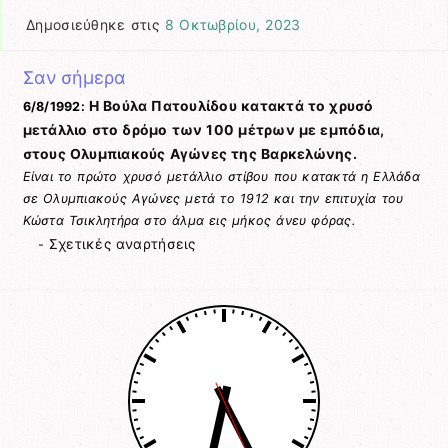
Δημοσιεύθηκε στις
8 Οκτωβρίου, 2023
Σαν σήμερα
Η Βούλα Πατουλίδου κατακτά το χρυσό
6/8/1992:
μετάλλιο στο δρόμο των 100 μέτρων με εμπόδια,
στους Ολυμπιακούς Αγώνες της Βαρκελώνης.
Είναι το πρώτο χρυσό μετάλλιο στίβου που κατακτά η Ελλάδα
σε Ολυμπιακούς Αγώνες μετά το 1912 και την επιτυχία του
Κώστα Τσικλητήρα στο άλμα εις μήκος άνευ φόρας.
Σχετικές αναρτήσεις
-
☆ ☆ ☆ ☆ ☆
WHAT TO PRODUCE => Using the material above, return every line exactly as it appears, minus the pictures.

RESULT BELOW =>
Δημοσιεύθηκε στις
8 Οκτωβρίου, 2023
Σαν σήμερα
Η Βούλα Πατουλίδου κατακτά το χρυσό
6/8/1992:
μετάλλιο στο δρόμο των 100 μέτρων με εμπόδια,
στους Ολυμπιακούς Αγώνες της Βαρκελώνης.
Είναι το πρώτο χρυσό μετάλλιο στίβου που κατακτά η Ελλάδα
σε Ολυμπιακούς Αγώνες μετά το 1912 και την επιτυχία του
Κώστα Τσικλητήρα στο άλμα εις μήκος άνευ φόρας.
Σχετικές αναρτήσεις
-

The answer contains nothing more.